JOEL FITZGIBBON, SHADOW MINISTER FOR AGRICULTURE, FISHERIES AND FORESTRY, AND SHADOW MINISTER FOR RURAL AFFAIRS: It is not so much about the merit of the decision, because we dont have all the information, and that is part of the problem. It is because he has politicised the process, this is purely a pre-Election decision, designed to take the heat out of the issue in the lead up to the Election and as a consequence, it is sending all the wrong messages to potential foreign investors.
BRENNAN: What would Labor have done differently?
FITZGIBBON: Well, again from Opposition, we dont know all of the detail. But it is clear that this is a political decision, a decision made with an election in mind. International investors are looking at Australia now and they are saying: no - I will now go to South America where I wont get rolled by a political process.
BRENNAN: The Federal Government is still reviewing the controversial Backpacker Tax which is due to come into effect on July1. This proposed measure has been met with stiff opposition from regional communities, farmers and the tourism sector; there is a huge unified push at the moment to have this tax scrapped before it results in some devastating labour shortages where do you stand on this Joel?
FITZGIBBON: This has been a circus now that has rolled on for twelve months. It is hurting the sector very, very badly, in particular the horticulture sector. And the uncertainly continues, what we do know is that the Government has booked the revenue for four years on this tax so it is a bit cute for it now to be running around still saying it is going to try to fix it. And in doing so it is only adding to the confusion.
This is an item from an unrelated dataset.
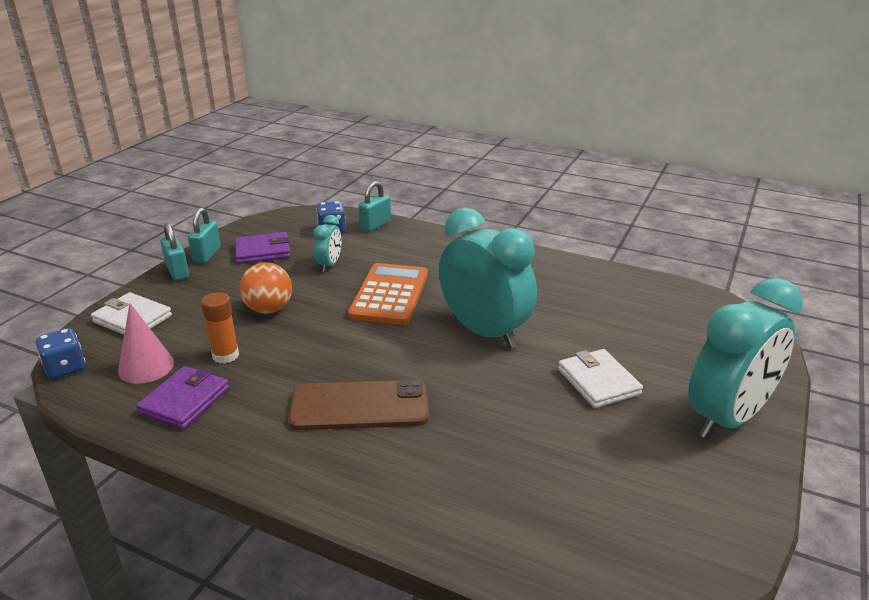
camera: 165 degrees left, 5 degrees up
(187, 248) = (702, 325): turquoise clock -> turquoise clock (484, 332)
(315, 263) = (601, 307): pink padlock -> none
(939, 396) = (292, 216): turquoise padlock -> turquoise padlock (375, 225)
BRENNAN: Can Labor promise it wont move ahead with a backpacker tax of 32.5 per cent?
FITZGIBBON: Labor can promise to fix the problem. This has caused so many problems now it is clear this is no longer just about tax and I will sit down with the sector on day one of a Shorten Government and fix this problem. I think what we now need is a mixture of tax issues addressed, but also some broader reforms in the Visa system to remove some of the barriers and complexities.
BRENNAN: The Federal Budget has also allocated funding for the inland rail project to help connect Melbourne and Brisbane. It is not as much as people had been hoping for but it is a start. Does Labor have a plan for inland rail?
FITZGIBBON: Well we made a big investment in the inland rail project when last in government. We continue to support the project. We welcome the money in the Budget, but the fact is the money is only catch up on the two years, two Budget cuts over two years the Abbott/ Turnbull Governments had made previously
BRENNAN: Also in the Budget there is funding for water infrastructure, wine related tourism and promotion, additional Rural Financial Counsellors plus more money for major biosecurity projects. This is all good news for Australian agriculture but there are concerns that rural health and mobile black spots have been left off the agenda for now is this going to be a priority for Labor?
FITZGIBBON: Well what is really important to regional communities is not unlike what is important in the capital cities and that is good health and education systems. And this Government continues to make huge cuts in both. And yes, I was surprised they didnt do more on mobile black spots it is absolutely critical. The funding for Rural Counselling services is welcome but there are many western New South Wales communities who will still be without financial counselling services because of earlier cuts.
BRENNAN: Labor Leader Bill Shorten will put his election pitch to voters tonight when he delivers his official Budget Reply. What will be on offer for regional Australians?
FITZGIBBON: I think what you will see is a package which talks mainly about sustainable growth in our economy. Strong growth and therefore strong wages for regional communities with a strong emphasis on the sustainability of that growth, including for example a big shift to renewable energy.